How many Loaves Have You to Share?
The story today is about bread. Bread is the stuff of life, it is life for the world. We all need some sort of bread to survive. I make bread every week. It is cheaper than the bread from the supermarket and it tastes much better. It is a meal in itself.
The story in I Kings tells us that Elijah has to flee for his life from King Ahab in the Northern Kingdom of Israel. At Zarephath he meets the widow, a poor underprivileged nameless woman, and her son who have only enough food for one more meal. Elijah, a foreigner and stranger, asks her for water and bread. She explains her desperate situation “as surely as the Lord your God lives, I do not have any bread.” Elijah brings her God’s promise that the oil and flour will not run out; she trusts and believes and shares what little she has left.
The context of the gospel passage in Mark (6:1-10:52) is the journey to God's mountain, our journey, our soul journey. There is growing discontent. The disciples are wearied by the Galilean mission and draw aside to a quiet place to rest. But, the crowds follow, like us in our lives when we try to take time out, the phone rings the door knocks. Jesus felt for them having and began to teach them. In the wilderness the people find the sustenance of manna, and as Moses, under God, fed the children of Israel in the wilderness, so Jesus similarly feeds the sheep without a shepherd in a solitary, wilderness place. How true is it that God feeds us when we are most alone, most low. Jesus sustains them with the bread of life, both spiritual and physical. In contrast to the drunken debauchery of the Herodian feast, Mark exhibits God’s way through the provision of bread in the wilderness. The sign is a foretaste of the messianic banquet when all will be fed at God,s table rather than the stark divisions of first world and developing world we have today when many children in our weary world go to bed hungry. This is an introduction to God’s way the communal life of the kingdom of God. This wilderness place (like the first reading in Lent) would be on the north-east side of the lake Galillee. When Jesus told the disciples “Give them some food, yourselves”. And they told him it would cost eight months of a man's wages!
So he collects together bread (probably barley bread and it would most likely be flat bread) and fish-probably cooked fish, or more likely, pickled fish. He told the people to sit down in groups
And they sat down in groups like garden beds of hundreds and fifties, a hundred rows of fifty. He blessed (eulogew and eucaristew take the same meaning when used of a prayer said over food) and distributed the bread and fish. And were satisfied- they were filled,
They filled 12 strong wicker baskets full of the broken pieces, the leftovers. Other than women and children, there were many more than 5,000 people present.
Jesus has put his needs after the peoples. He was hungry. He fed them first. Its why those helping at the communion table should feed others first and themselves last. It is not enough just to be aware of others needs. Jesus asks us to meet those needs with what we have; no matter how little, it will be enough if we are willing to share.

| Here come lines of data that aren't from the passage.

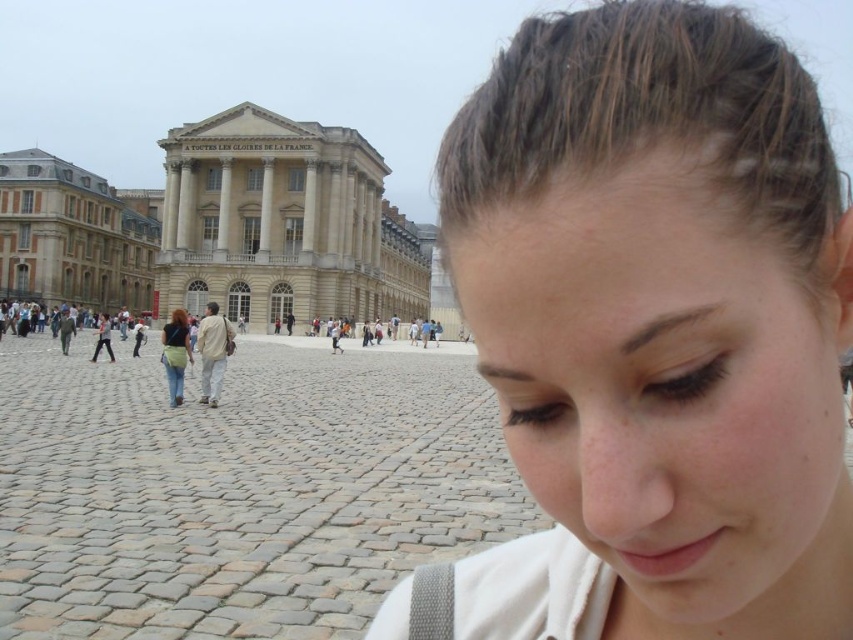
Between denim jacket at center and matte gray pants at center, which one has more height?

With more height is denim jacket at center.

Is denim jacket at center closer to the viewer compared to matte gray pants at center?

Yes.

Between point (177, 337) and point (109, 326), which one is positioned behind?

Positioned behind is point (109, 326).

This screenshot has height=640, width=853. I want to click on denim jacket at center, so click(175, 353).

Is beige stone building at center behind denim jacket at center?

Yes, beige stone building at center is behind denim jacket at center.

Can you confirm if beige stone building at center is positioned above denim jacket at center?

Correct, beige stone building at center is located above denim jacket at center.

Measure the distance between point (3, 184) and camera.

They are 423.09 feet apart.

In order to click on beige stone building at center in this screenshot , I will do `click(73, 236)`.

Is smooth brown hair at center positioned behind denim jacket at center?

No, it is in front of denim jacket at center.

Is smooth brown hair at center smaller than denim jacket at center?

No, smooth brown hair at center is not smaller than denim jacket at center.

Locate an element on the screen. Image resolution: width=853 pixels, height=640 pixels. smooth brown hair at center is located at coordinates (659, 323).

So is this a story about a miracle or about sharing? Had the women prepared food for day out and people been shamed into sharing?Jesus of course as Johns gospel tells us is the Bread of the world. At the last supper with the disciples he shares bread and says it is his body broken for them. The beginning of our Lords Supper, our eucharist "The body of Christ broken for you…and you".
Jesus touches our lives in a tangible way. We share and others share and it cascades. The quality of the bread we share is important, like the wine in the story of the wedding at Cana, we must give the best.
The women of Chile who wrote the service this year, challenge us to acknowledge what gifts and possessions we have that we might share. What bread do you have to share?